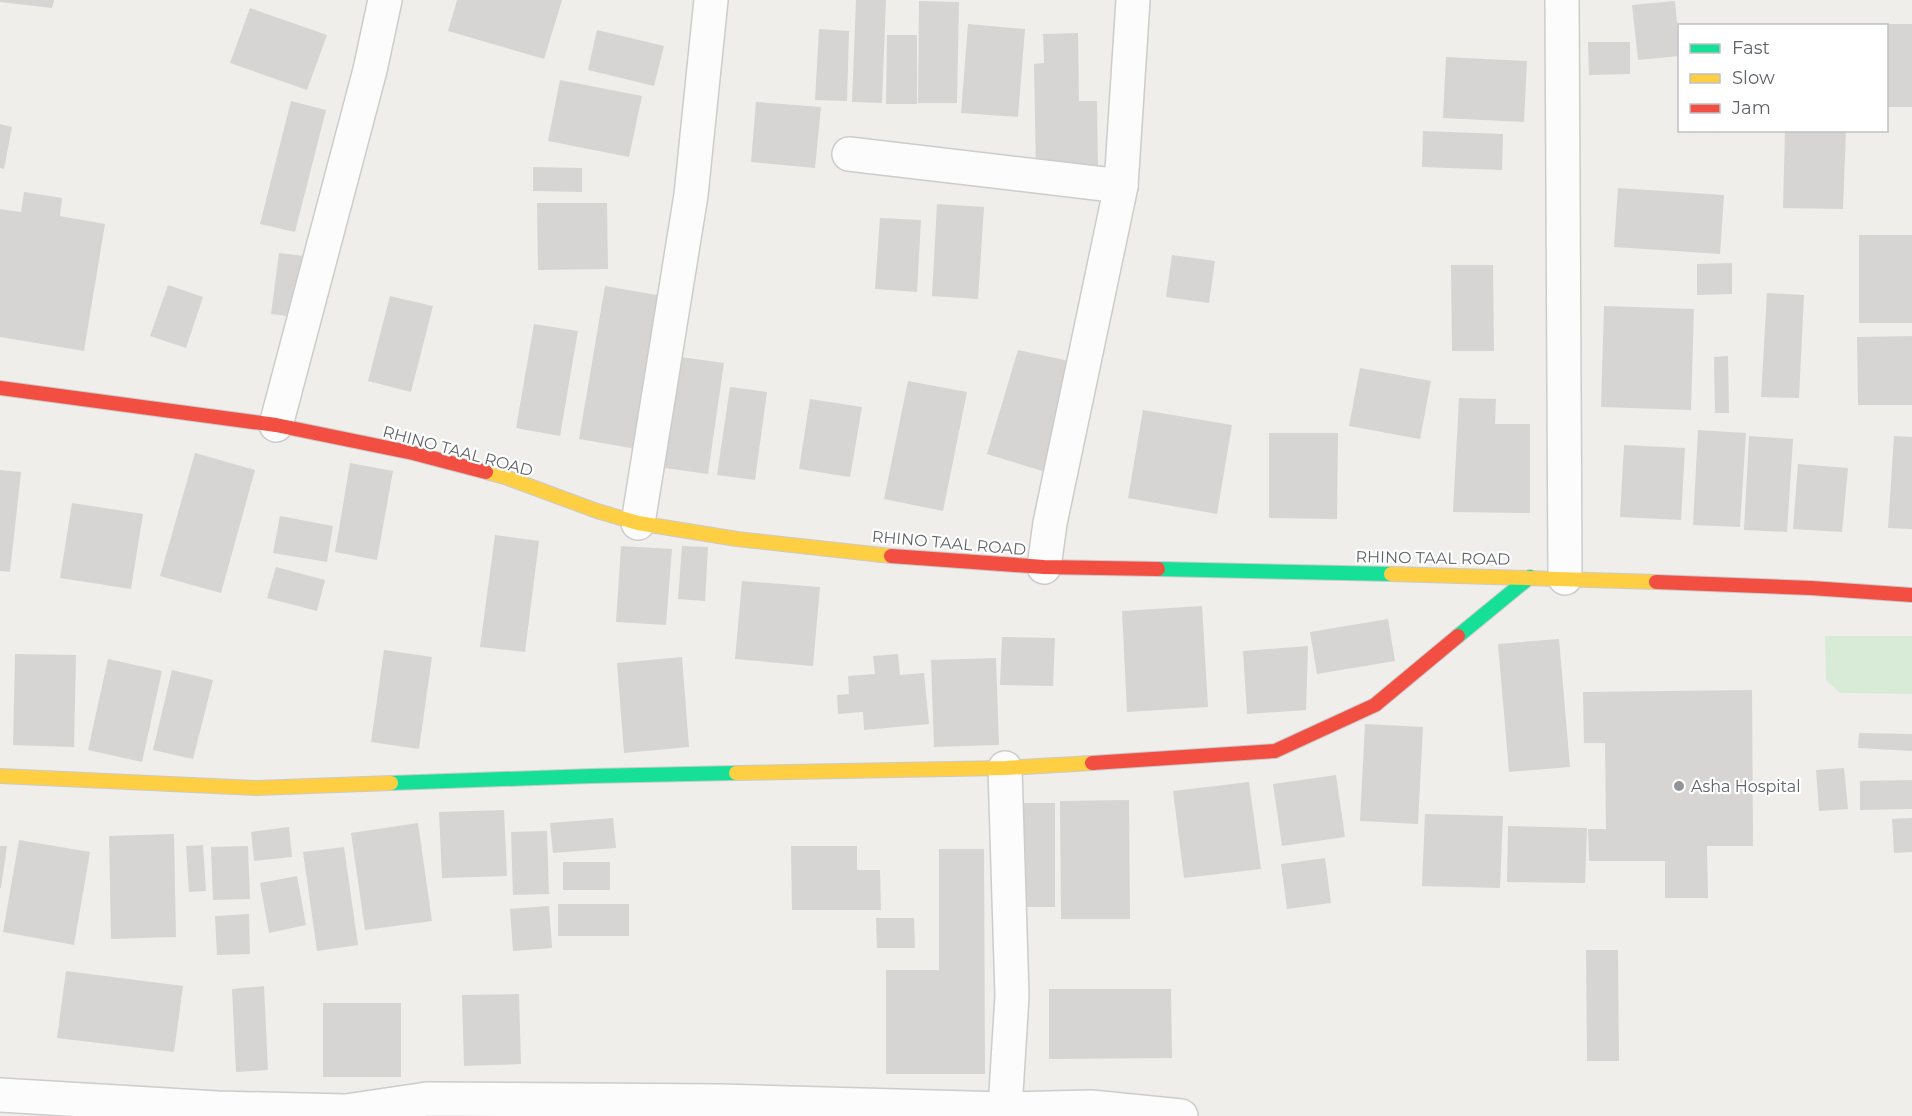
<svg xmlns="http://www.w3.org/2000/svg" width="1912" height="1116" font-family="Montserrat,sans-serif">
<rect width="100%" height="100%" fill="#efeeea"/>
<!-- green -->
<polygon fill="#d8ebd6" points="1825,636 1912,636 1912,694 1840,693 1826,680"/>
<!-- building -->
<g fill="#d6d5d3">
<polygon points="0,0 54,0 52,8 0,2"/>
<polygon points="457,0 562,0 544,59 448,31"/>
<polygon points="856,0 886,0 882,103 852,102"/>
<polygon points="919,1 959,2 957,103 918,103"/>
<polygon points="1675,1 1680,56 1638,60 1632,5"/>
<polygon points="250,8 327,35 307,90 230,63"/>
<polygon points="968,24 1025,29 1018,117 961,113"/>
<rect x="1886" y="24" width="26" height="83"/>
<polygon points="819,29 849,31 847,101 815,100"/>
<polygon points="597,30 664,46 654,86 588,70"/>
<polygon points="1078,33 1079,101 1097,101 1098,172 1036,174 1034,64 1044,63 1043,34"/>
<polygon points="887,35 917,35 917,104 886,104"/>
<polygon points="1588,42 1630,42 1630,74 1589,75"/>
<polygon points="1446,57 1527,61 1524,122 1443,118"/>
<polygon points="560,80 642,96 629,157 548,141"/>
<polygon points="291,101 326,110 295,232 260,224"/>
<polygon points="756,102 821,107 815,168 751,162"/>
<polygon points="0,124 12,127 4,169 0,168"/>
<polygon points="1785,130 1846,130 1843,209 1783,208"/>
<polygon points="1423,131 1503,134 1502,170 1422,167"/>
<polygon points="533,167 582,168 582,192 533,191"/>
<polygon points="1618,188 1724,195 1720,254 1614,247"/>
<polygon points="24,192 62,198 60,216 105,224 84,351 0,337 0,209 21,212"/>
<polygon points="537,203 607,203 608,269 538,270"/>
<polygon points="937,204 984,207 978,299 932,296"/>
<polygon points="880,218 921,220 917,292 875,289"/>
<rect x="1859" y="235" width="53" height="88"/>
<polygon points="279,253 304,256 296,317 271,314"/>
<polygon points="1172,255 1215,261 1209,303 1166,297"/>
<polygon points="1732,263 1732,294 1697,295 1697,264"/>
<polygon points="1451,265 1493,265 1494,351 1452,351"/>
<polygon points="168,285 203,297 186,348 150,336"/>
<polygon points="605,286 668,297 642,450 579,439"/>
<polygon points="1767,293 1804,295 1799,398 1761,397"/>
<polygon points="390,296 433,306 411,392 368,381"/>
<polygon points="1604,306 1694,309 1691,410 1601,407"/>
<polygon points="534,324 578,331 560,436 516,428"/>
<polygon points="1912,336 1912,405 1858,405 1857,337"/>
<polygon points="1018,350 1078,363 1049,473 987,454"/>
<polygon points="1728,356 1729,413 1715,413 1714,357"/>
<polygon points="681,357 724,363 708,474 665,468"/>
<polygon points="1360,368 1431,381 1420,439 1349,426"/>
<polygon points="908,381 967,392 943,511 884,499"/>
<polygon points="730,387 767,392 755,480 717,475"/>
<polygon points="1459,398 1496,399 1495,424 1530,424 1530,513 1453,512"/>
<polygon points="810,399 862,407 850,477 799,469"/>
<polygon points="1143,410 1232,425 1217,514 1128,498"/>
<polygon points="1698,430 1746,433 1740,527 1693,525"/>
<polygon points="1269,433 1338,433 1337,519 1269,518"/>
<polygon points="1749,436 1793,439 1787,532 1744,530"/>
<polygon points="1894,436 1912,437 1912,529 1888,528"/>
<polygon points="1624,445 1685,448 1681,520 1620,517"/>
<polygon points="195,453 255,470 221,593 160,576"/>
<polygon points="350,463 393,471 377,560 335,552"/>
<polygon points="1798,464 1848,468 1842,532 1793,529"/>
<polygon points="0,470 21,472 10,572 0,571"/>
<polygon points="72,503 143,514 131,589 60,578"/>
<polygon points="280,516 333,526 327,562 273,553"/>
<polygon points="495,535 539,541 525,652 480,647"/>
<polygon points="621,546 672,549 666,625 616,622"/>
<polygon points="682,546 708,547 705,601 678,599"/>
<polygon points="276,567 325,580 317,611 267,598"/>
<polygon points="742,581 820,587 813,666 735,659"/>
<polygon points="1202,606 1208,707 1127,712 1122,611"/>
<polygon points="1388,619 1395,661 1317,674 1310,632"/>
<polygon points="1002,637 1055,638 1053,686 1000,685"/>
<polygon points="1559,639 1570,767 1509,772 1498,644"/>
<polygon points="1308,646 1306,710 1247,714 1243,651"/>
<polygon points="384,650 432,657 419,749 371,742"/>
<polygon points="15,654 76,655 74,747 13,745"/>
<polygon points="898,654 900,675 924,673 929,724 864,730 863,712 838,714 837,695 849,694 848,676 875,674 873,656"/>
<polygon points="682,657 689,747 624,753 617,663"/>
<polygon points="996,658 999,745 934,747 931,660"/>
<polygon points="108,659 162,671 142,762 88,750"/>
<polygon points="172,670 213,680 193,759 153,750"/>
<polygon points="1752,690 1753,846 1707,846 1708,898 1665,898 1665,861 1589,861 1588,829 1606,829 1605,743 1584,743 1583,692"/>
<polygon points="1365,724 1423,727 1418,824 1360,821"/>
<polygon points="1859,733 1912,734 1912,751 1858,748"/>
<polygon points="1844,768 1848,809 1819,811 1816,770"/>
<polygon points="1336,775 1345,837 1282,846 1273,784"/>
<polygon points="1912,780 1912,809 1860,810 1860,781"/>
<polygon points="1249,782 1261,869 1184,878 1173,791"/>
<polygon points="1129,800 1130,919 1061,919 1060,801"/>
<rect x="1014" y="803" width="41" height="104"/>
<polygon points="504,810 507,876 442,878 439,812"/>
<polygon points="1425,814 1503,816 1500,888 1422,886"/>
<polygon points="613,818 616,848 553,853 550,823"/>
<polygon points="1912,818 1912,852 1894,853 1892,819"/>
<polygon points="418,823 432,921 365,930 351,833"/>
<polygon points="1508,826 1587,828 1585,883 1507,882"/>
<polygon points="289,827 292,857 254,861 251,832"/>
<polygon points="547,831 549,894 513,895 511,832"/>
<polygon points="174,834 176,937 111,939 109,836"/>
<polygon points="19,840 90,852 74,945 3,932"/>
<polygon points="203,845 206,891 189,892 186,846"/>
<polygon points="0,846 7,846 1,888 0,888"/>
<polygon points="248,846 250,899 213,900 211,847"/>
<polygon points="791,846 857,846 857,870 880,870 881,910 792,910"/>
<polygon points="344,847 358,945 317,951 303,852"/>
<polygon points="939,849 984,849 985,1074 886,1074 886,970 939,970"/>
<polygon points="1325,858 1331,903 1287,909 1281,864"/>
<rect x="563" y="862" width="47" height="28"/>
<polygon points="297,876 306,925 269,933 260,883"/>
<rect x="558" y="904" width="71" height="32"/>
<polygon points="549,906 552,948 513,951 510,909"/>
<polygon points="249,914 250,954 217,955 215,916"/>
<polygon points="876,918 914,918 915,948 877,948"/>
<polygon points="1586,950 1618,950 1619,1061 1587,1061"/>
<polygon points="66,971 183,986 174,1052 57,1038"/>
<polygon points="264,986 268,1070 236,1072 232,989"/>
<polygon points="1049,989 1171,989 1172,1058 1049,1059"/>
<polygon points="519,994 521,1064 464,1066 462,995"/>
<rect x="323" y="1003" width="78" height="74"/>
</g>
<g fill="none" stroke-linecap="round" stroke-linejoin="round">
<!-- street casing -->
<g stroke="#cbcccc" stroke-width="36">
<g id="street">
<polyline points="1562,0 1565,578"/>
<polyline points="849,154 1121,186"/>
<polyline points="276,425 370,70 385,0"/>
<polyline points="638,523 691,195 711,0"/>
<polyline points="1044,567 1050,523 1121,186 1133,0"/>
<polyline points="1005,768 1012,996 1005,1109"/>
<polyline points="0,1095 217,1108 346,1111 427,1099 721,1101 1005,1109 1091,1107 1181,1116"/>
</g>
</g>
<!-- fast casing -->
<g stroke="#cacacb" stroke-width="16">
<g id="fast">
<polyline points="1158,569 1391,574"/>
<polyline points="1458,636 1530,577"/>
<polyline points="391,783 592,776 736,773"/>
</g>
</g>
<!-- slow casing -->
<g stroke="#cacacb" stroke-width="16">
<g id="slow">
<polyline points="486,472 505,477 597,511 638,523 737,539 891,556"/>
<polyline points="1391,574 1656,582"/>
<polyline points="736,773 1005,768 1092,763"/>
<polyline points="0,776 257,788 391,783"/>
</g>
</g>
<!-- jam casing -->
<g stroke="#cacacb" stroke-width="16">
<g id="jam">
<polyline points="0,388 276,425 413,453 486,472"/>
<polyline points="891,556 1044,567 1158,569"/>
<polyline points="1656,582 1811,588 1912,595"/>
<polyline points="1092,763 1275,751 1375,705 1458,636"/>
</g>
</g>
<!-- street -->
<use href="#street" stroke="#fdfcfc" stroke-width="33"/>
<!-- fast -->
<use href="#fast" stroke="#16e098" stroke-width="14"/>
<!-- slow -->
<use href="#slow" stroke="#ffcf43" stroke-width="14"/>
<!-- jam -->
<use href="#jam" stroke="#f24e42" stroke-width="14"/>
</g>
<!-- markers -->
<circle fill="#919496" stroke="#fff" stroke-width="2" cx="1679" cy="786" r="6"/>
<g text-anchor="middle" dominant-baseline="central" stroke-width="4.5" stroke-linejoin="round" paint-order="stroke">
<!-- street labels -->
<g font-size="16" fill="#5f6368" stroke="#fff">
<text transform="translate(458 451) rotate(15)">RHINO TAAL ROAD</text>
<text transform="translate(949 543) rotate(5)">RHINO TAAL ROAD</text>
<text transform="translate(1433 558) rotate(1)">RHINO TAAL ROAD</text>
</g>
<!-- poi labels -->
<g font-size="16" fill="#5f6368" stroke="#fff" text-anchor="start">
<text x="1691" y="786">Asha Hospital</text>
</g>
</g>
<!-- legend -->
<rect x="1678" y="24" width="210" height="108" fill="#ffffff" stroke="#bfc1c3" stroke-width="1.5"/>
<rect x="1690" y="44" width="30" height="9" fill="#16e098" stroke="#bfc1c3" stroke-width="1.5"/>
<text x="1732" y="54" font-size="18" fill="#5f6368">Fast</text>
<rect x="1690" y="74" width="30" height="9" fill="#ffcf43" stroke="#bfc1c3" stroke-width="1.5"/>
<text x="1732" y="84" font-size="18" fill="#5f6368">Slow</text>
<rect x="1690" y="104" width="30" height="9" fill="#f24e42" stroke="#bfc1c3" stroke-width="1.5"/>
<text x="1732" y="114" font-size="18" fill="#5f6368">Jam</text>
</svg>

^^^^^^^^

◆ **The task**: Find and copy every line in the entries above where the string "linejoin" occurs.

◆ **Expected answer**:
<g fill="none" stroke-linecap="round" stroke-linejoin="round">
<g text-anchor="middle" dominant-baseline="central" stroke-width="4.5" stroke-linejoin="round" paint-order="stroke">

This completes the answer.